FundTQ, Asia’s largest institutional investor connect platform has partnered with Klub, a leading Indian revenue-based lending platform. This partnership will provide startups across India access to fast, founder-friendly, and flexible funding.

Klub provides SMEs with scalable capital and has completed 450+ investment rounds for its SME partners as they grow. The company’s investment platform combines financial product innovation, deep data-driven analytics, high-frequency collections, and community engagement.

Through this partnership, startups in FundTQ’s portfolio will be able to avail of Revenue Based Financing through the Klub platform. 

Aanchal Malhotra, Founder, FundTQ, said “We are delighted to partner with Klub as this will deepen the range of capital offerings to startups on our platform. Integrated deeply with Klub, this partnership will allow us to move in the right direction to help scale early-stage companies further.” 
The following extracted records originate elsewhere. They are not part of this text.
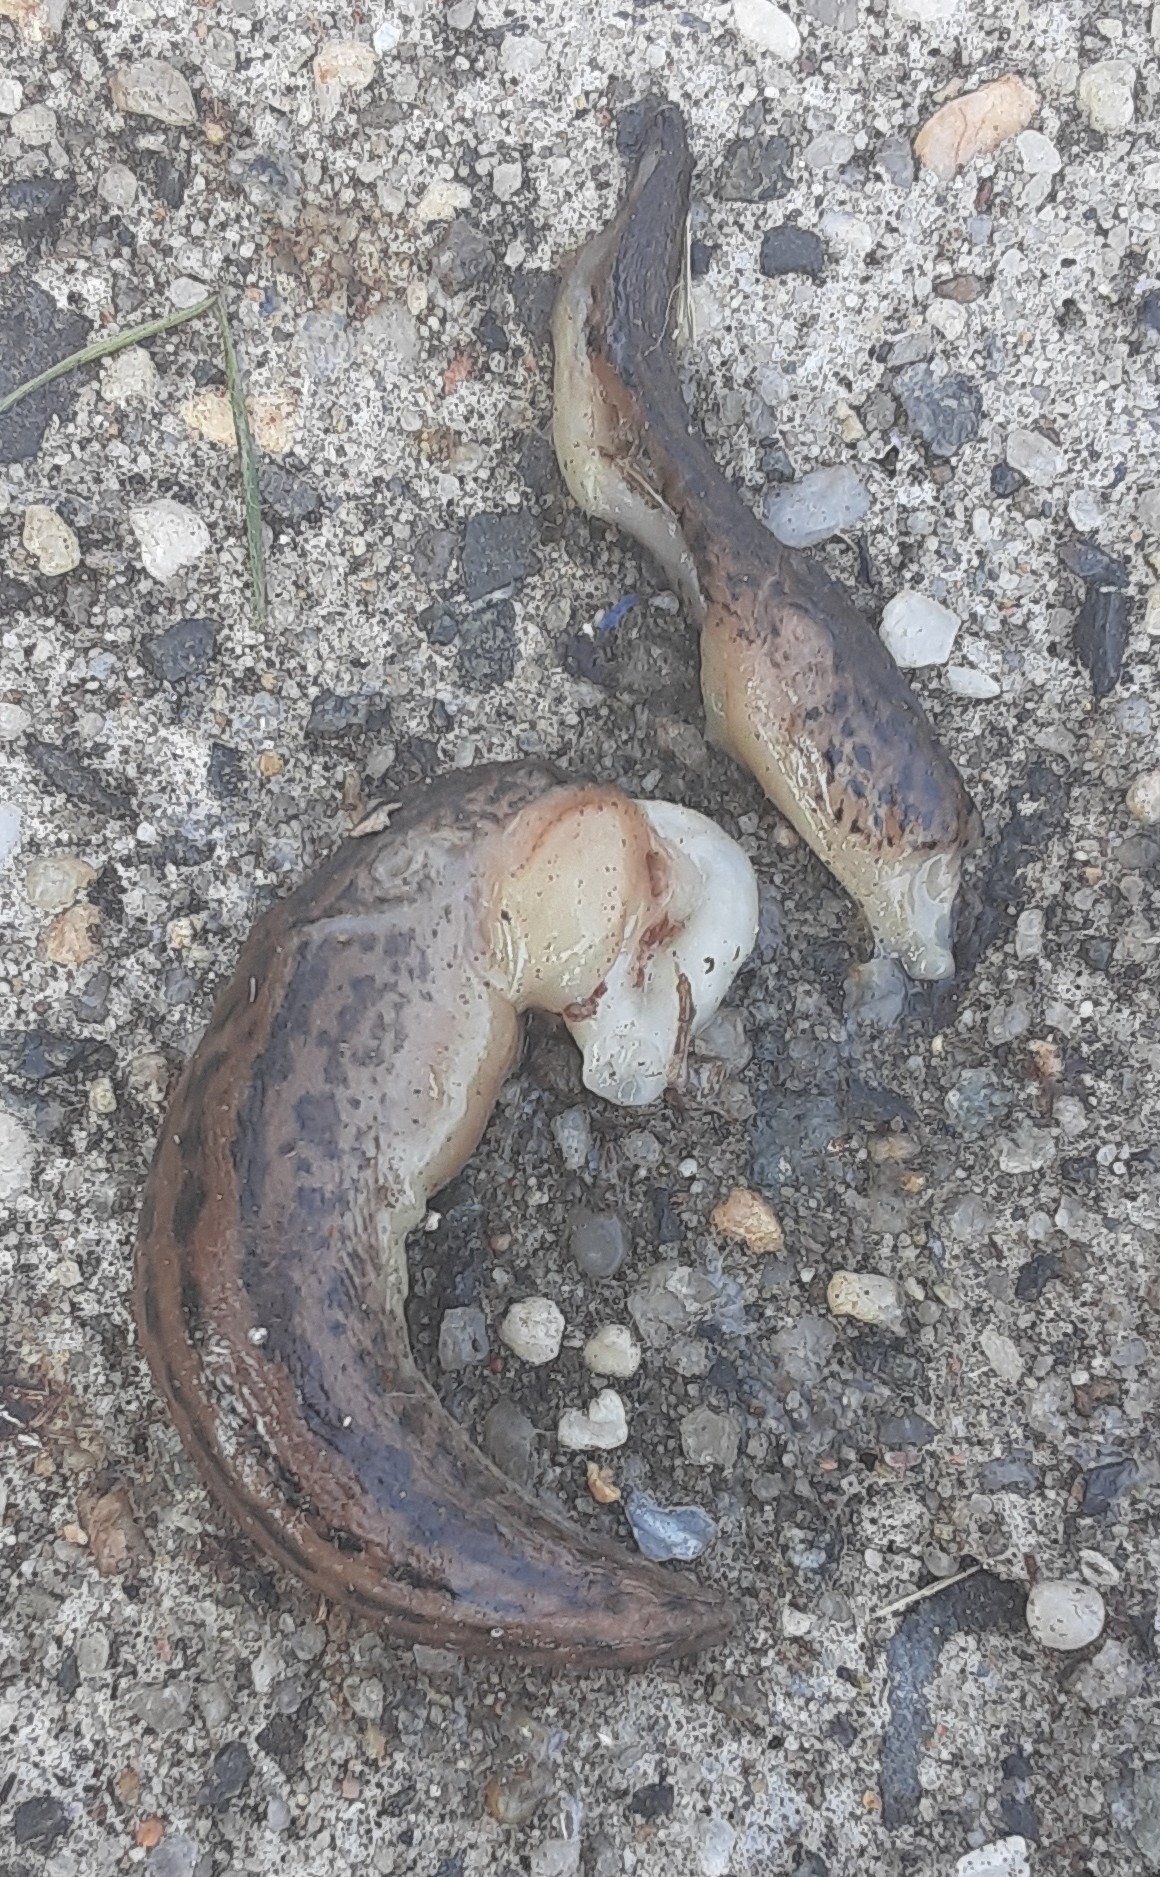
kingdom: Animalia
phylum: Mollusca
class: Gastropoda
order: Stylommatophora
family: Limacidae
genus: Limax
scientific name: Limax maximus
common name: Great grey slug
FundTQ is Asia’s first valuation SaaS and one of its kind investor-connect platform. The software allows founders to run a transaction themselves.
The FundTQ valuation software values a business idea in 10 minutes and gives an automated comprehensive report called “Impacteaser” which can be instantly shared with investors.
The Choose Right Investors Platform is designed for mid-to-late-stage entrepreneurs looking for funding and M&A opportunities from relevant institutional and strategic investors based on their ratings and relevance.
FundTQ also provides access to a marketplace for entrepreneurs to access ready-to-use pitch decks, financial models, valuation models, legal agreements, extensive research reports, and other pertinent documents for fundraising and M&A.